Nobody really went to the funeral. Not anyone related to him, anyway. It was mostly just… people like me. The father had invited us there. First victims. Comic relief characters. Final girls. We were the only people the killer knew. The tools in his toolbox, the cogs in his artistic machine. Maybe it would be more accurate to call us paints on his canvas. He did treat us well. I even liked my time working for him. I hated that this was how it all wound up. I had a thought then, you know- that this was the absolute worst way it could have ended.

I was wrong.

“Sara?”

He recognized me, not as who I was- but as the character I had once portrayed for him all those years ago.

“Mike…”

It looked like he was wearing dead skin. I wanted to throw up just looking at him, even before the smell hit me. We were all alone- just behind the building the service was taking place in- I’d been crying. I don’t know why I felt so bad for him. I'd told myself I was just wishing I’d never met him. That he’d never cursed me and ruined my life even before he died.

But he never did die, and now all I felt was terror.

“You’re alone. Where is everyone?”

My eyes darted down to the weapon in his dirt-covered hands- a rusty shovel. I started to laugh. Had he dug himself out of the grave? This was ridiculous.

“Where are they, Sara? Where are my victims?”

My choking laughter turned to cold silence. Which was he talking about? The ones he really killed, or the people inside..? I couldn't tell him.

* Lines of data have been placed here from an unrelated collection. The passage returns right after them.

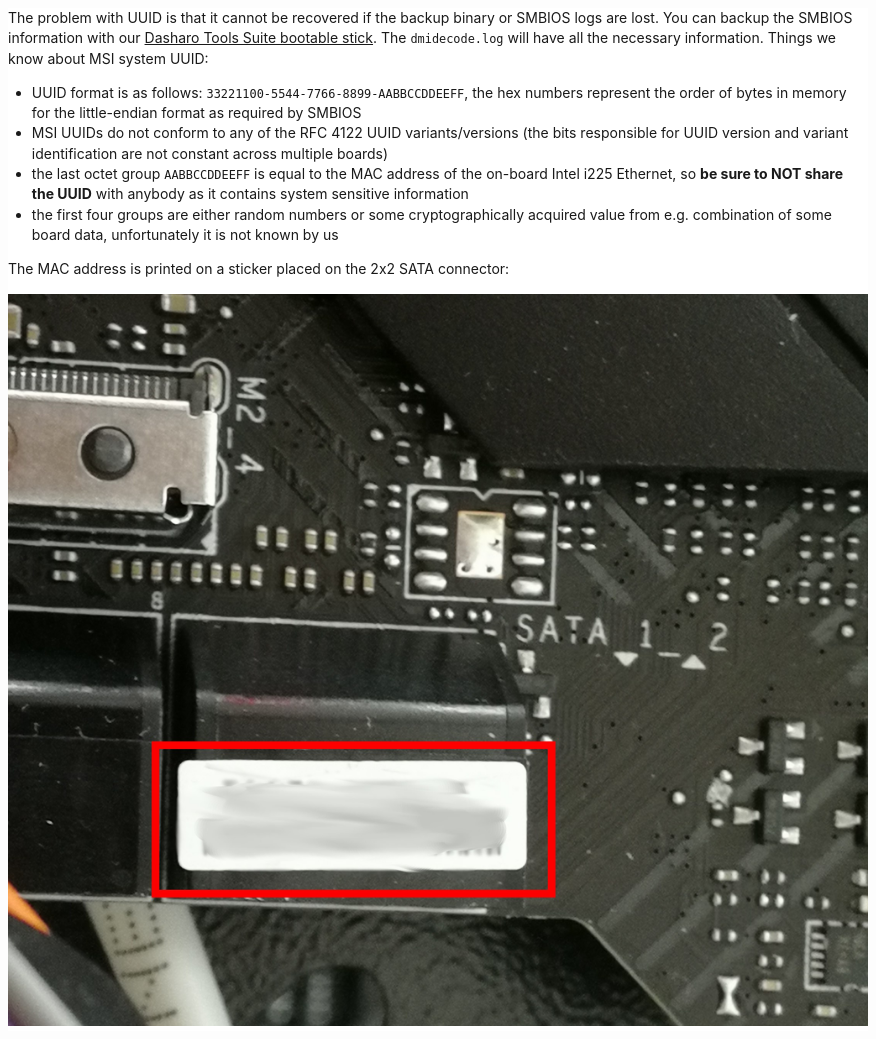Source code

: The problem with UUID is that it cannot be recovered if the backup binary or
SMBIOS logs are lost. You can backup the SMBIOS information with our
[Dasharo Tools Suite bootable stick](../../../dasharo-tools-suite/documentation#bootable-usb-stick).
The `dmidecode.log` will have all the necessary information. Things we know
about MSI system UUID:

* UUID format is as follows: `33221100-5544-7766-8899-AABBCCDDEEFF`, the hex
  numbers represent the order of bytes in memory for the little-endian format
  as required by SMBIOS
* MSI UUIDs do not conform to any of the RFC 4122 UUID variants/versions (the
  bits responsible for UUID version and variant identification are not constant
  across multiple boards)
* the last octet group `AABBCCDDEEFF` is equal to the MAC address of the
  on-board Intel i225 Ethernet, so **be sure to NOT share the UUID** with
  anybody as it contains system sensitive information
* the first four groups are either random numbers or some cryptographically
  acquired value from e.g. combination of some board data, unfortunately it is
  not known by us

The MAC address is printed on a sticker placed on the 2x2 SATA connector:

![](/images/msi_mac.jpg)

“They’re gone you fucking murderer!”

I didn’t know what came over me. I bashed my hands into his chest. He looked surprised. Something in his innocent eyes told me he didn’t want to hurt me.

I wanted to hurt him. He took everything from me.

“I just want to show them- I’m real now- America's first slasher!”

I ignored his every word as I ran to the nearest wall. A lone broken brick on the ground came into my hand all on its own.

“Aren’t you proud of me…?”

“I’m gonna kill you.” I lifted the heavy concrete cube, egging myself to do it. I knew it was wrong, but I could feel the audience’s eyes on me. He was already dead anyway, right…? It was about time I set the script straight.

“I’m not going to hurt you. I couldn’t do that, you’re the final girl.”

“I’m the one who’s going to fucking kill you!” I stepped forth- then back again. He chuckled.

“Oh.” The boy smiled under his ragged cloak of violence. “I guess that’s right, isn’t it…”

I shuddered, working up the nerve to smash his skull as he smirked at me.

“It’s okay. You can kill me this time. I’ll be back to finish you in the sequel.”

“Die!” I charged at him with the brick, but his words were already starting to hit me as I swung it down onto his forehead.


I stared at his newly-dead body, and fell to my knees. For a split second, as polka-dot blood drained from his head... I felt free.

I ran away then. As far as I could go. I didn’t want to think about what happened. And then, that night, in my childhood bed, it hit me.


If he could come back once… what’s to say he couldn’t do it again?


I cried myself to sleep that night. And the same would ring true for every sunset from then on till now.

As I write this I know there is no escaping him. Whether I live to see it or not, Mike Murderhead, my director- will come back for me. And no matter what I do- no matter what I try- I will never forget that fact.

Despite leaving me alive, he has stolen what little life I still had left.